Deep cuts are expected for health care, education and a raft of other government programs, some of which could be eliminated. Gregoire, a second-term Democrat, has expressed discomfort about the cuts but said she is meeting her legal obligation to write a budget that does not rely on new revenue.

She plans to announce a package of tax, or revenue, proposals in early January.

“We’re bracing our folks for bad news,” said Tim Welch, a spokesman for the Olympia-based Washington Federation of State Employees, which is fighting off proposals to shut down the Maple Lane juvenile prison and other facilities.

“We’re saying, ‘This is not the end of the story.’ We believe the public is ready to consider revenue increases or closing tax loopholes as an alternative to the huge cuts that took place earlier this year. I think that is a lesson learned from the I-1033 campaign,” Welch added, referring to the voters’ rejection last month of Tim Eyman’s spending-caps initiative.

An advocacy coalition representing the elderly, public schools and health care groups plans a news conference at 10:30 a.m. today to outline the horrors they expect to see.

Human services lobbyists and some Democrats are toying with a variety of tax ideas that they think are needed. Republicans led by Sen. Joe Zarelli of Ridgefield and Rep. Gary Alexander of Thurston County are pushing to streamline government and hand over more state programs, such as liquor sales, to the private sector.

Democratic Sen. Tim Sheldon of Potlatch and Republican Sen. Curtis King of Yakima already have introduced a measure, Senate Bill 6204, that would privatize liquor sales by 2012.

“We haven’t examined all the opportunities. I’m not ready to talk about revenues until we have exhausted all the opportunities for reducing this budget,” Alexander, the top GOP voice in the House on budgets, said Tuesday. “I expect the Democrats to come up with a revenue package – whether they do it (Wednesday) or wait until the governor gets back from her trip” to Copenhagen.

Zarelli, on the other hand, criticized the governor, saying her budget office is not telling the truth when it says state worker pay has been frozen. Zarelli said in his monthly “Budget Tidbits” column that the state is giving 5 percent “step,” or longevity, pay increases for workers under an agreement Gregoire worked out with state worker unions after the 2009 legislative session.

Zarelli estimated the cost of those step increases at $83 million, a figure the governor’s office later said is closer to $38 million. Zarelli said the increases were against the spirit of 2009 legislation meant to hold the line on worker pay and other spending, and he noted that Gregoire’s effort to hold down the worker share of health care costs might be driving a $140 million shortfall at the Public Employees Benefits Board.

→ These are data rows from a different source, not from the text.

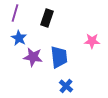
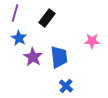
black rectangle: rotated 18 degrees clockwise
purple star: rotated 24 degrees clockwise
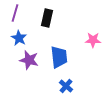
black rectangle: rotated 24 degrees counterclockwise
pink star: moved 1 px right, 1 px up
purple star: moved 4 px left, 3 px down; rotated 18 degrees counterclockwise
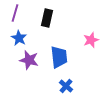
pink star: moved 2 px left; rotated 21 degrees counterclockwise
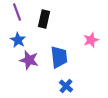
purple line: moved 2 px right, 1 px up; rotated 36 degrees counterclockwise
black rectangle: moved 3 px left, 1 px down
blue star: moved 1 px left, 2 px down
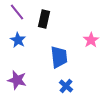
purple line: rotated 18 degrees counterclockwise
pink star: rotated 14 degrees counterclockwise
purple star: moved 12 px left, 20 px down
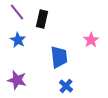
black rectangle: moved 2 px left
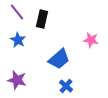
pink star: rotated 28 degrees counterclockwise
blue trapezoid: moved 2 px down; rotated 55 degrees clockwise
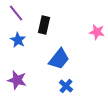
purple line: moved 1 px left, 1 px down
black rectangle: moved 2 px right, 6 px down
pink star: moved 6 px right, 8 px up
blue trapezoid: rotated 10 degrees counterclockwise
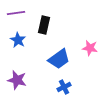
purple line: rotated 60 degrees counterclockwise
pink star: moved 7 px left, 16 px down
blue trapezoid: rotated 15 degrees clockwise
blue cross: moved 2 px left, 1 px down; rotated 24 degrees clockwise
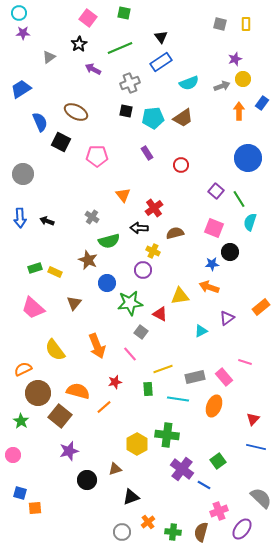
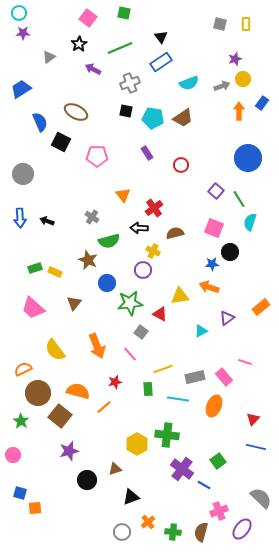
cyan pentagon at (153, 118): rotated 15 degrees clockwise
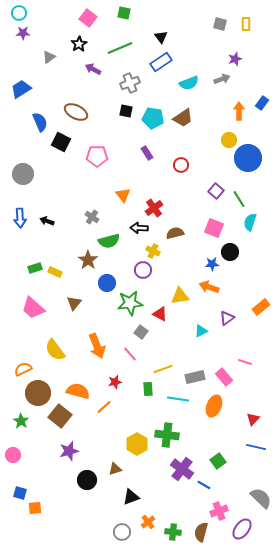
yellow circle at (243, 79): moved 14 px left, 61 px down
gray arrow at (222, 86): moved 7 px up
brown star at (88, 260): rotated 12 degrees clockwise
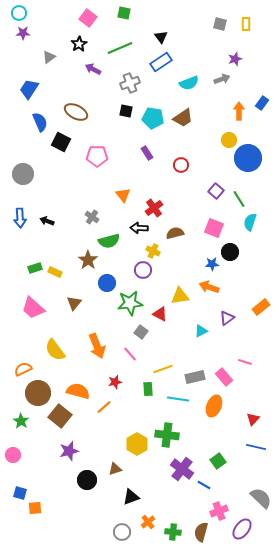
blue trapezoid at (21, 89): moved 8 px right; rotated 25 degrees counterclockwise
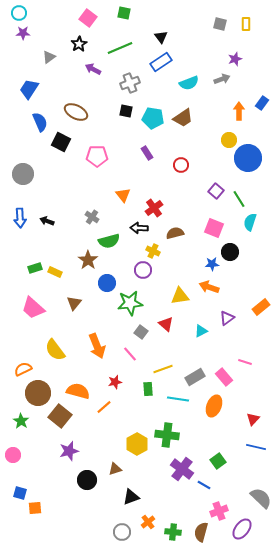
red triangle at (160, 314): moved 6 px right, 10 px down; rotated 14 degrees clockwise
gray rectangle at (195, 377): rotated 18 degrees counterclockwise
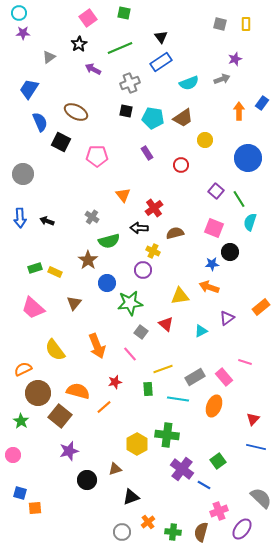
pink square at (88, 18): rotated 18 degrees clockwise
yellow circle at (229, 140): moved 24 px left
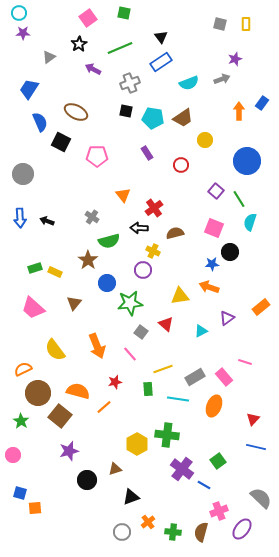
blue circle at (248, 158): moved 1 px left, 3 px down
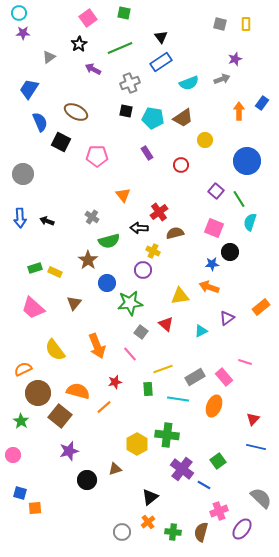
red cross at (154, 208): moved 5 px right, 4 px down
black triangle at (131, 497): moved 19 px right; rotated 18 degrees counterclockwise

Gregoire spokesman Glenn Kuper disputed the claim, saying that step increases were part of the state’s wage arrangements even before collective bargaining began in 2004. Kuper said agencies “are expected to absorb the cost of step increases” out of allocations they’ve received, so it does not add to the shortfall.

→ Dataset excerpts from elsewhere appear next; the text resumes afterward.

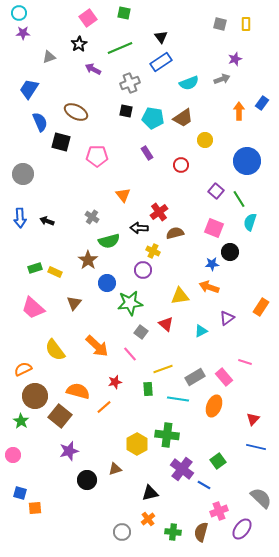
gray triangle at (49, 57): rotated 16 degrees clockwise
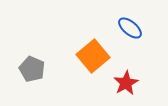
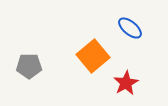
gray pentagon: moved 3 px left, 3 px up; rotated 25 degrees counterclockwise
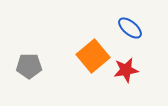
red star: moved 13 px up; rotated 20 degrees clockwise
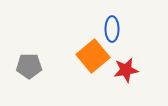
blue ellipse: moved 18 px left, 1 px down; rotated 50 degrees clockwise
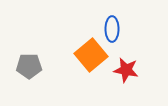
orange square: moved 2 px left, 1 px up
red star: rotated 20 degrees clockwise
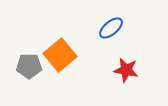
blue ellipse: moved 1 px left, 1 px up; rotated 50 degrees clockwise
orange square: moved 31 px left
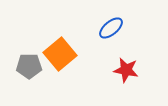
orange square: moved 1 px up
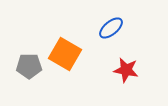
orange square: moved 5 px right; rotated 20 degrees counterclockwise
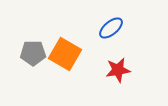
gray pentagon: moved 4 px right, 13 px up
red star: moved 8 px left; rotated 20 degrees counterclockwise
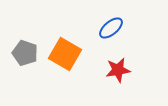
gray pentagon: moved 8 px left; rotated 20 degrees clockwise
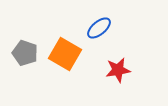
blue ellipse: moved 12 px left
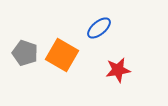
orange square: moved 3 px left, 1 px down
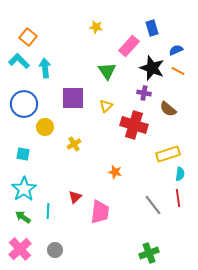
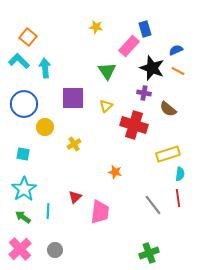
blue rectangle: moved 7 px left, 1 px down
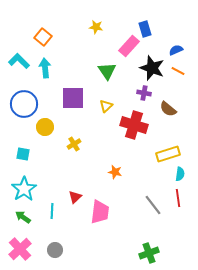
orange square: moved 15 px right
cyan line: moved 4 px right
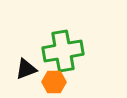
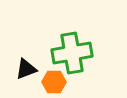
green cross: moved 9 px right, 2 px down
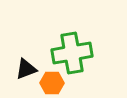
orange hexagon: moved 2 px left, 1 px down
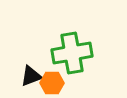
black triangle: moved 5 px right, 7 px down
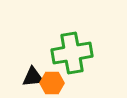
black triangle: moved 2 px right, 1 px down; rotated 15 degrees clockwise
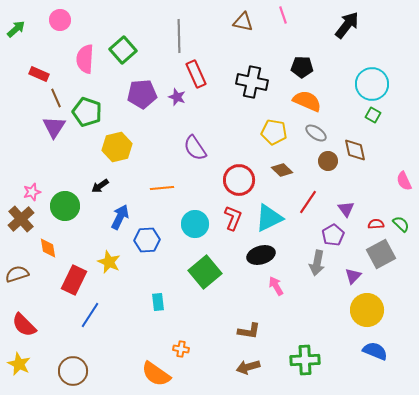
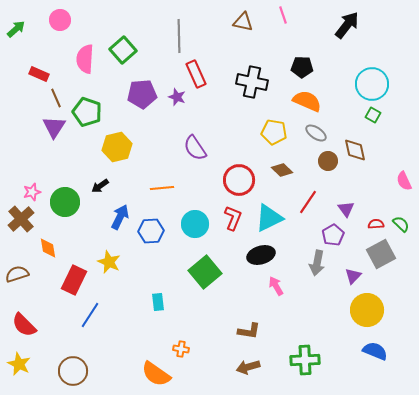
green circle at (65, 206): moved 4 px up
blue hexagon at (147, 240): moved 4 px right, 9 px up
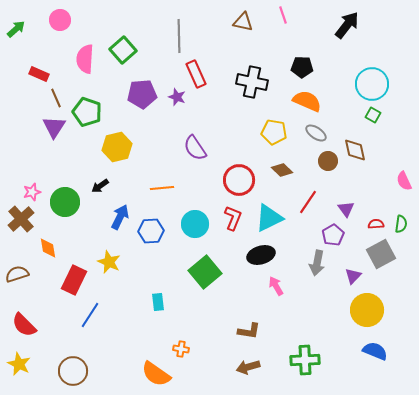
green semicircle at (401, 224): rotated 54 degrees clockwise
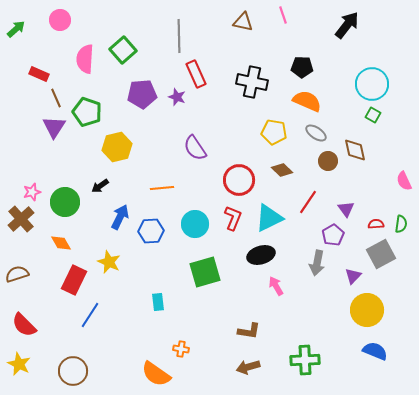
orange diamond at (48, 248): moved 13 px right, 5 px up; rotated 20 degrees counterclockwise
green square at (205, 272): rotated 24 degrees clockwise
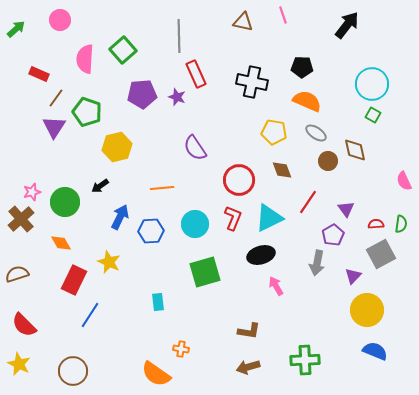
brown line at (56, 98): rotated 60 degrees clockwise
brown diamond at (282, 170): rotated 25 degrees clockwise
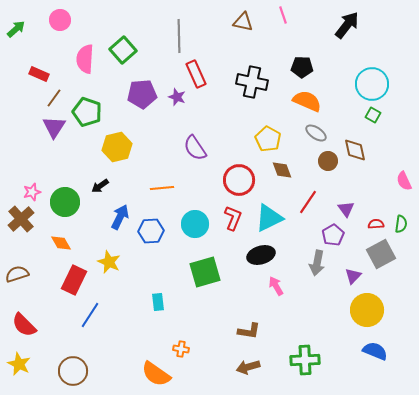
brown line at (56, 98): moved 2 px left
yellow pentagon at (274, 132): moved 6 px left, 7 px down; rotated 20 degrees clockwise
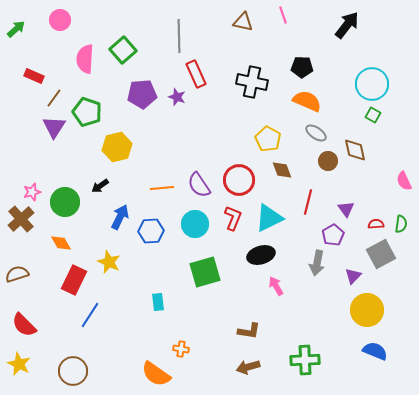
red rectangle at (39, 74): moved 5 px left, 2 px down
purple semicircle at (195, 148): moved 4 px right, 37 px down
red line at (308, 202): rotated 20 degrees counterclockwise
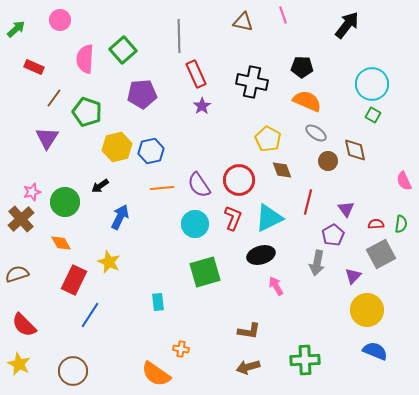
red rectangle at (34, 76): moved 9 px up
purple star at (177, 97): moved 25 px right, 9 px down; rotated 18 degrees clockwise
purple triangle at (54, 127): moved 7 px left, 11 px down
blue hexagon at (151, 231): moved 80 px up; rotated 10 degrees counterclockwise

A coalition of health care and human services advocates – including Eldercare Alliance, the SEIU Healthcare Local 775 NW, and Arc of Washington – was bracing for ugly cuts in Gregoire’s budget. In the most recent legislative session, the group was unable to block cuts in services for the disabled and elderly who are cared for at home.

State Rep. Brendan Williams, D-Olympia, blasted Democratic leaders earlier this year for not making tax increases a more viable part of the budget discussion. He said he’s working with labor and human services groups to see what kind of proposal might be launched, and he’d like to see as much of the $2.6 billion shortfall covered by new revenue as possible.

But he said during a tour of the Thurston County Food Bank on Tuesday that he would be “impressed” if Democrats actually mustered votes to approve taxes for half of the gap.

House Speaker Frank Chopp, D-Seattle, put out a statement last week saying, “Revenue is part of the equation to get all of us a fair shake, not just those on Wall Street.” He didn’t offer specifics.

Brad Shannon: 360-753-1688




The public-affairs network TVW will carry Gov. Chris Gregoire’s budget announcement live at 9 a.m. today on Channel 23 in Thurston County.